An Irish team, with the home support behind them, who have played with the round ball all their lives or an Australian side, who impressed when trouncing a Dublin selection by 81 points only hours after stepping off their long haul flight.
In the past three years, the away side has always emerged the victors in the International Rules series. Living together as a squad does seem to be the biggest advantage in this series. Two years ago, when the Aussies were last in Dublin, a replayed All-Ireland final and fixture congestion in club football meant Croker saw a bedraggled and exhausted Irish team.
Things are different, this time around. While Ireland will be without the likes of Darren Fay, Anthony Tohill and Dermot Earley, they have spent the last few days living in the same hotel, in an effort to foster squad spirit. The loss of many of the mainstays for the last few years may be a point of concern, but captain Seamus Moynihan has full confidence in the younger players who have stepped in.
“The young lads have been very eager and anxious to get involved and hopefully, they will rise to the occasion. Players like Darren Fay, Anthony Tohill and Dermot Earley are huge losses, but it means a beginning for a lot of the new players. It is a great honour to captain your country. We just have to go out there now and give it our best shot, do our country proud.”
Do the Aussies hold an advantage in being the travelling team? “It is not as bad as two years ago,” Moynihan said.
“Back then, there was the All-Ireland final replay, there was club games and county developments. This year, the whole thing has ran a lot more smoothly, we have three nights together before the game, and it’s not like we are going up to Dublin on the Saturday night and going out to play on the Sunday. When a team is together 24/7, it does help. Hopefully, that will stand to us.”
There was bad news yesterday for Longford’s Paul Barden. The big midfielder took ill a couple of days and with a temperature hovering around 105 degrees, will be unable to play in the series. Barden’s misery has been a silver lining for Nicholas Walsh. The ex Cavan minor, who now plays with the Melbourne Demons in the AFL, has been drafted in Barden’s place.
“Nic played on the U 17 series a few years ago, with Joe Bergin, so he knows the game,” Irish team manager John O’Keefe said.
Meanwhile, both sides has spent the week smoothing the rough edges off their game. For the Irish team, this meant more work on tackling. It is the one area that the Aussies hold the trump cards. After all, how many times have we lamented the lack of a tackle in Gaelic football.
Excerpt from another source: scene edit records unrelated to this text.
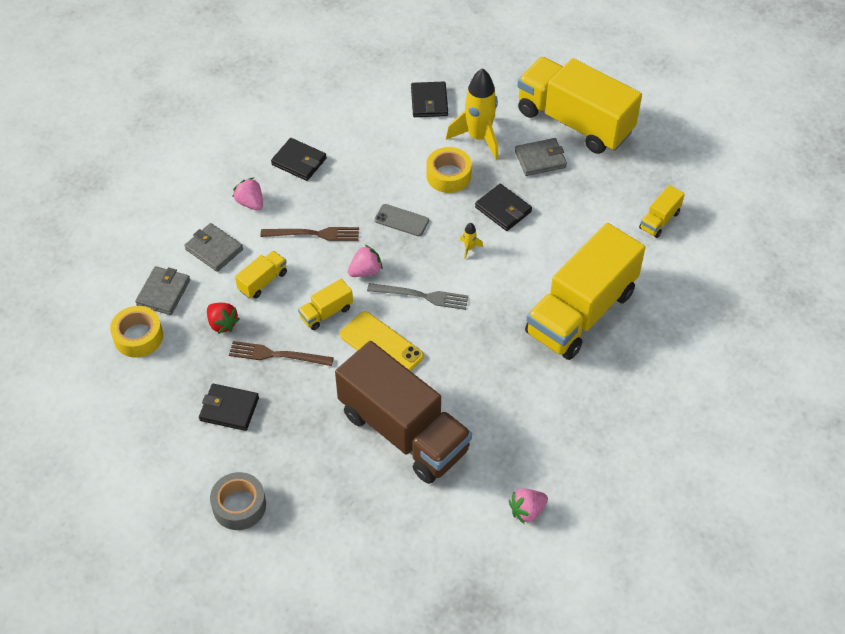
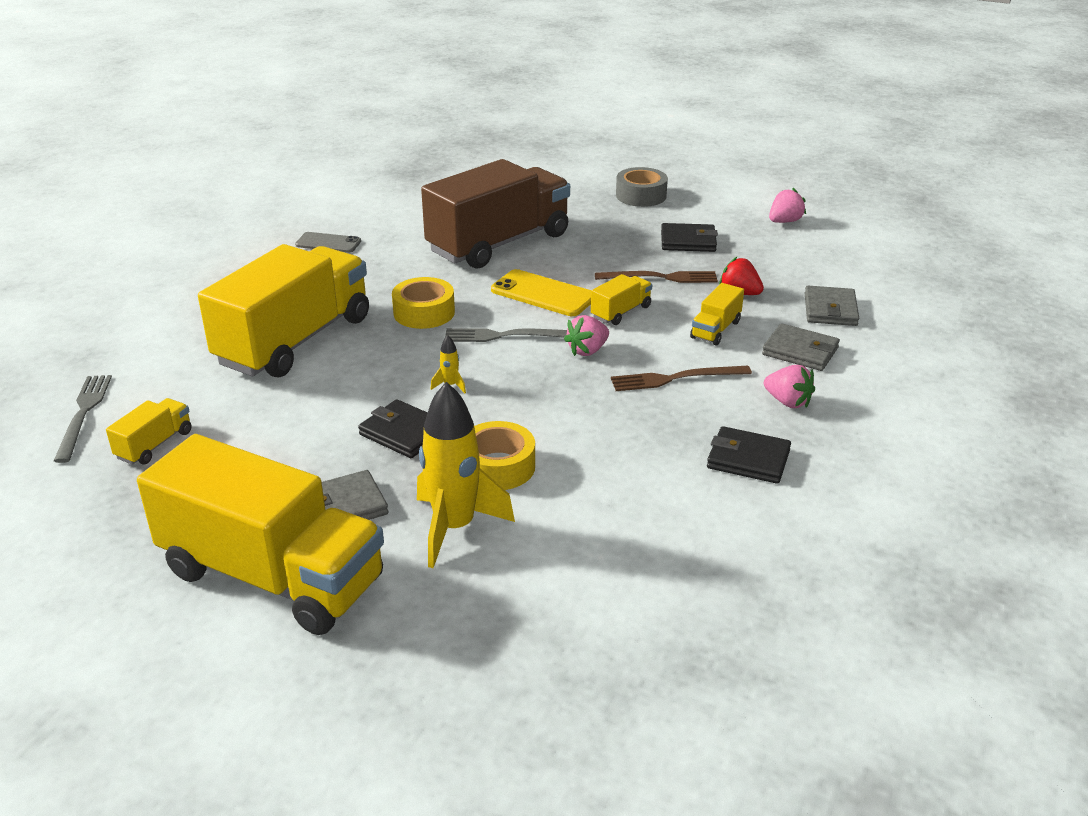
camera: 170 degrees right, 20 degrees down
yellow tape [110,306,163,357] -> yellow tape moved to [392,277,455,329]
brown truck [335,341,472,484] -> brown truck turned 105 degrees clockwise [421,159,570,269]
grey phone [375,204,429,236] -> grey phone moved to [295,232,361,253]
black wallet [411,82,448,117] -> none
pink strawberry [509,488,548,524] -> pink strawberry moved to [769,188,806,223]
none -> grey fork [54,375,112,463]

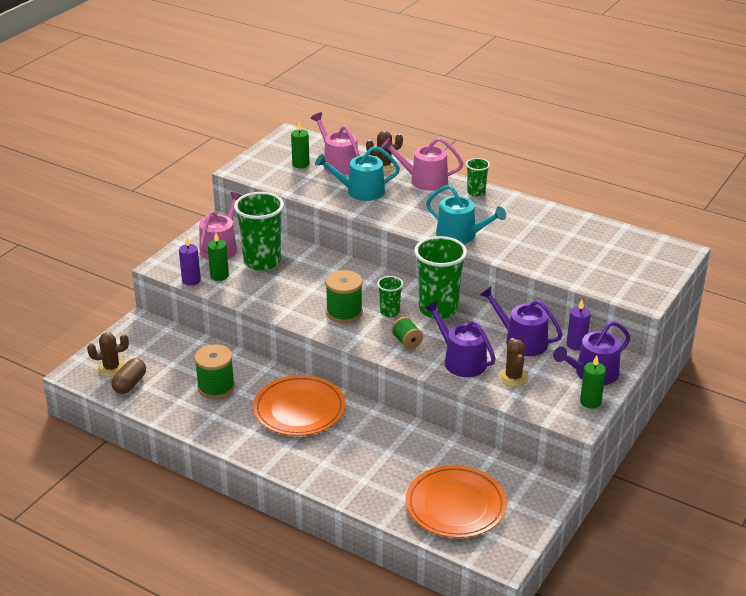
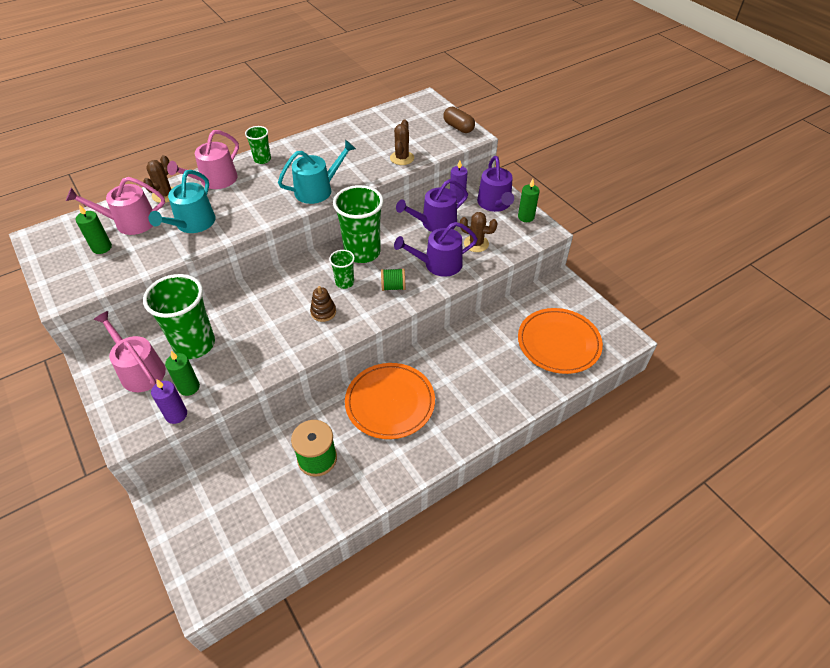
camera: 65 degrees left, 15 degrees up
brown cactus [87,332,129,377] -> brown cactus moved to [390,119,414,165]
brown capsule [111,358,146,394] -> brown capsule moved to [443,107,475,133]
green spool [325,270,363,323] -> brown stacking toy [310,286,336,322]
“The tackle is their biggest advantage, and it is what we have worked hardest on getting right,” Moynihan said.
“Coming from our game, where there is no defined tackle, we have had to work on it and whereas we couldn’t take the tackle a couple of years ago, now we can. Of course, if they are gaining an advantage in the tackle, we must try and move the ball as quickly as we can.”
Gary Lyon, the Aussie manager, has used a different tack in selecting players this year. The Australian team tomorrow will no longer comprise of those behemoths usually associated with Aussie Rules. They have gone for the quicker, more skilful player.
“We have been a bit more selective this year, we have selected quicker, more skilful guys. But, we won’t be losing any physical edge just because we selected players more suited to this game. Our players have been playing our game since they were eight or nine, so they will be well prepared for any kind of physical edge. We still have some animals in our team.”
The scoring of goals has always been a problem for the Australians, but against Dublin on Wednesday, they stuck a few into the onion bag. Perhaps, the advantage of a round ball is slowly slipping from the Irish team. Without the likes of Jason Akermanis and Wayne Carey, two of Australia’s most impressive performers since the series was revived, this will be a new look Australia. But, captain Shane Crawford says the new faces are eager to meet the challenge.
“A lot of guys have come over that haven’t played before and the Dublin game was a good work out for them. They were saying the game is a lot faster than they thought it would be and you need a lot more endurance and speed because of how fast the game is. The interchange thing is good, for when you leave the game for a breather, you can notice what is happening in the game.
“Some of the guys on our side who hadn’t used a round ball before, fancied themselves as a bit of a soccer player and thought they could use their soccer skills. But, I think when you see them, you will see they are not really soccer players!”